I know, it's been a while since I've done one of these, hasn't it? I've just been having so much fun there's not much time to be thoughtful! Today I wanted to review a book Dad and I just finished: Sons and Lovers, by D.H. Lawrence.
This is the first D.H. Lawrence book I've ever read, and I've got to say I am less than impressed. I was looking forward to it because 1) Lawrence has a sordid history in... well, history; 2) He is an English writer whose influences meld the pastoral and manners/gentry genre-- a sort of love-child between Thomas Hardy and Jane Austen; and 3) It's always interesting to see what other cultures consider risque and/or salacious. I was sorely disappointed, however.
The story is of Paul Morel and his family. His father is an illiterate, coarse coal miner and his mother is a lady who married beneath her. So, when she discovers that her life is a good deal less satisfying than she desires, she attempts to live vicariously through her children (first through the eldest William and then Paul). This causes a very enmeshed relationship to develop between the boys and their mother, especially Paul, since he is a "sensitive artist" type. The book is divided into two halves. The first concerns itself with the early married life of Mr. and Mrs. Morel, up to the point when William leaves the family picture. The second half concerns itself with the many loves of Paul Morel, and the moderately unsettling triangles which develop between Paul, his mother, and his girl du jour.

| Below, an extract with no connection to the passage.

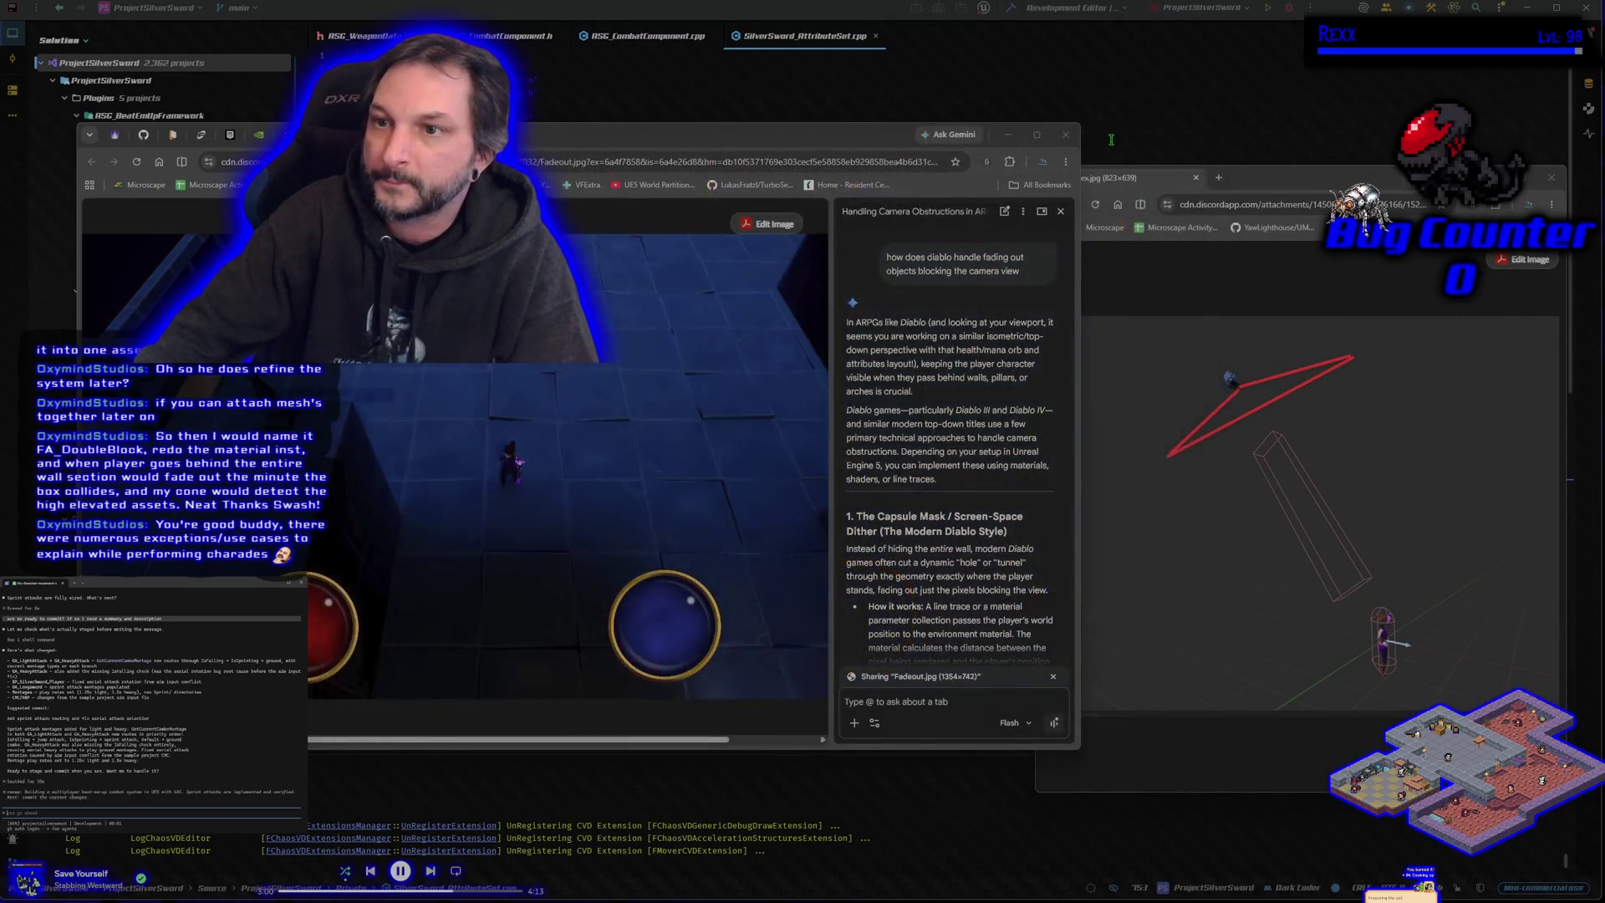
{"action": "left_click", "coordinate": [1304, 186]}
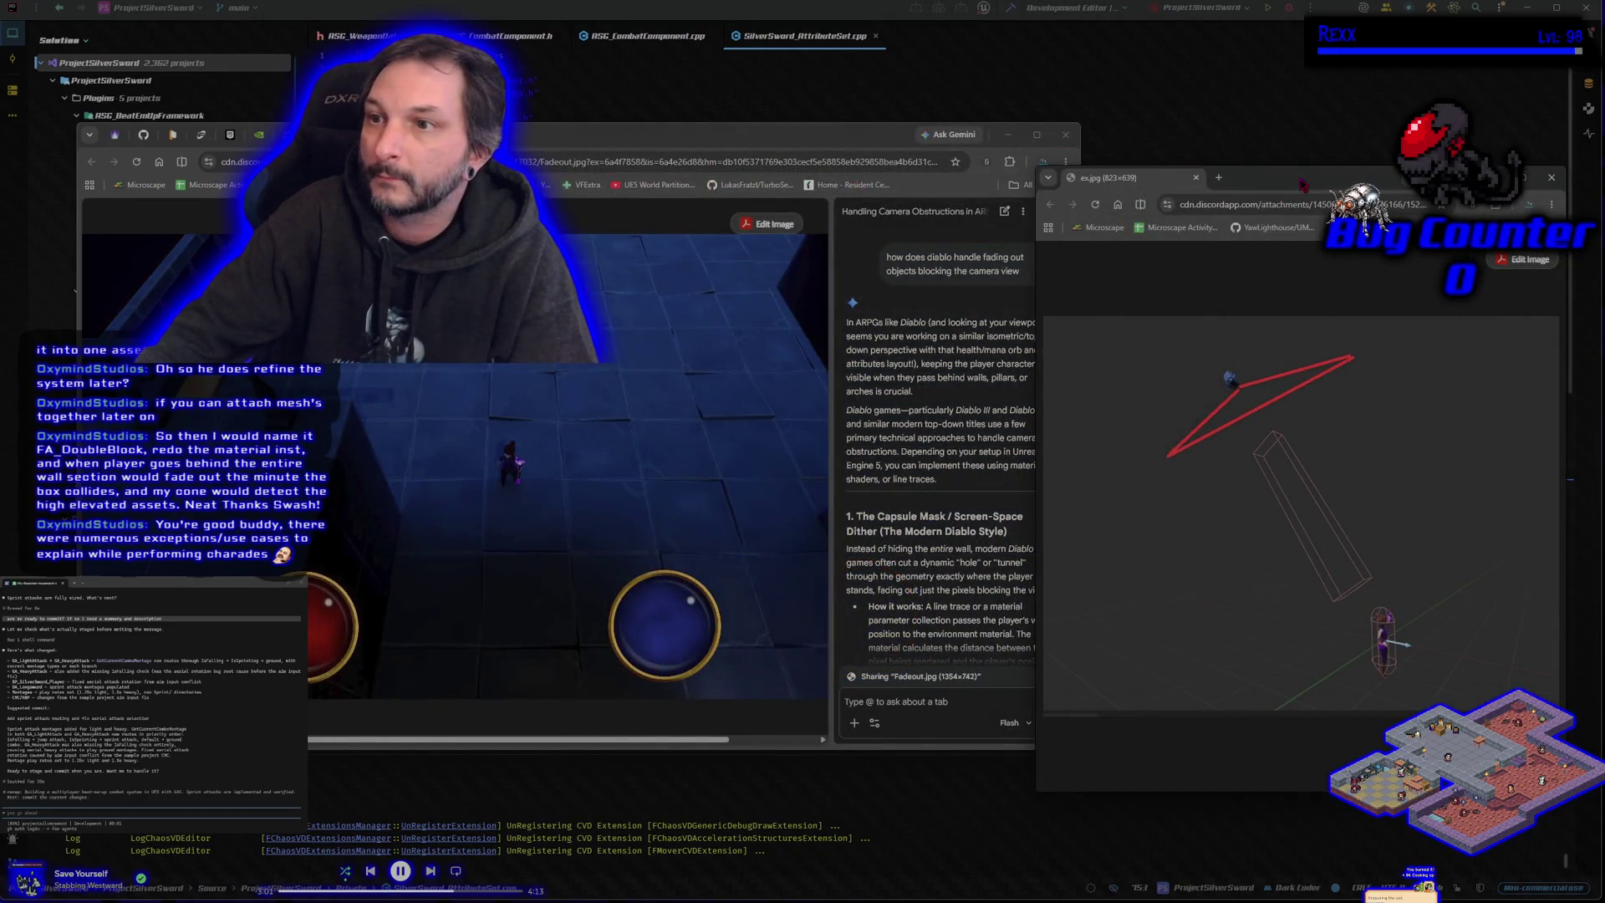
{"action": "left_click", "coordinate": [1196, 178]}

The number one reason why I didn't like it was the writing style. Lawrence's characters would feel more at home in Dostoevsky, since they are all histrionic and capricious. Unfortunately, Lawrence cannot approximate the poetic beauty of Dostoevsky; he cannot even rise to poignant tragedy like Thomas Hardy. I think it might be because Lawrence's characters seem to have no raison d'etre: they are just plain wierd. Or at least, Lawrence doesn't do a good enough job of explaining and rationalizing Paul Morel's inner struggles between his love for his women and his love for his mother. It is just bold-facedly stated: Paul will never marry while his mother lives. End of story. Or perhaps it is that I find the Oedipus construct to be a fair explanation of possible unconscious processes but a failure as an adequate explanation for actual life choices. In any case, I haven't the faintest idea why either Clara or Miriam would have any abiding interest in Paul. In many ways, a good book is like a good movie: it does more than tell you to care for the characters, it actually finds ways to make you do so. I just couldn't care less what happened to Paul because I couldn't understand his motivations, I felt sorry for the women he loved but was baffled why they put up with him, and I alternately pitied and despised Mrs. Morel for her passive-agressive behaviors and selfish machinations.

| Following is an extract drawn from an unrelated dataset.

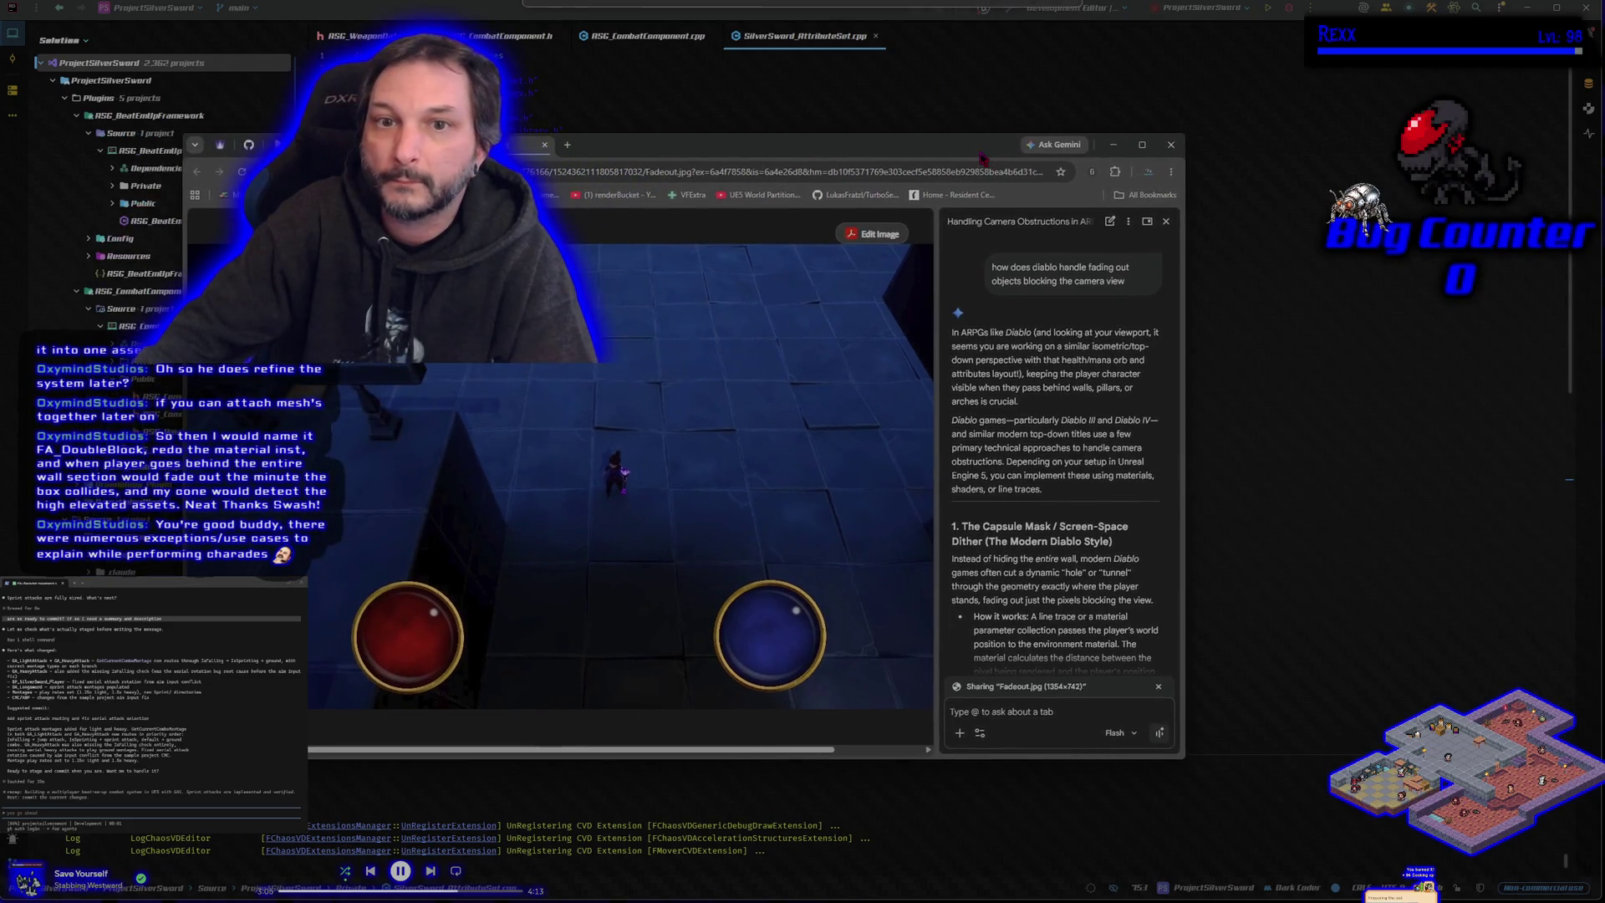
{"action": "left_click", "coordinate": [1171, 145]}
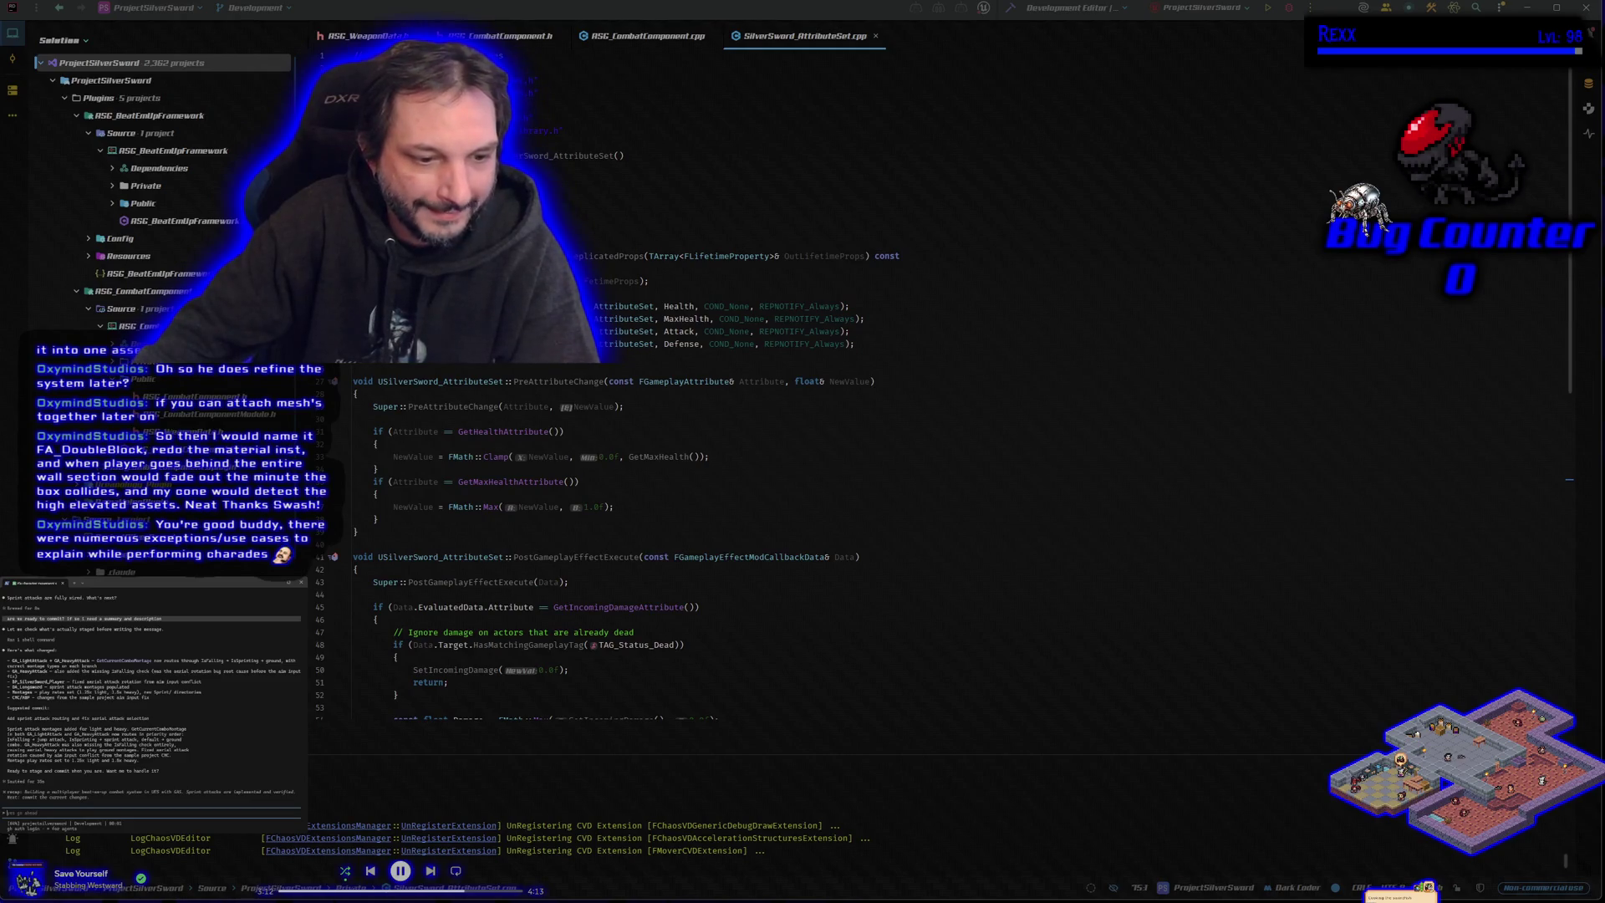
{"action": "left_click", "coordinate": [1587, 10]}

All in all, the experience was certainly not pleasant, but that is not why I read books. I read them to gain insight into the variety of human life and human thought. Goodness knows there's plenty of that to be had! All you humans out there are an odd bunch: you have an overabundance of self- and other-awareness, but you can use it in such strange ways. Or you just don't use it at all. I give up. I'm going back to my bowl of food.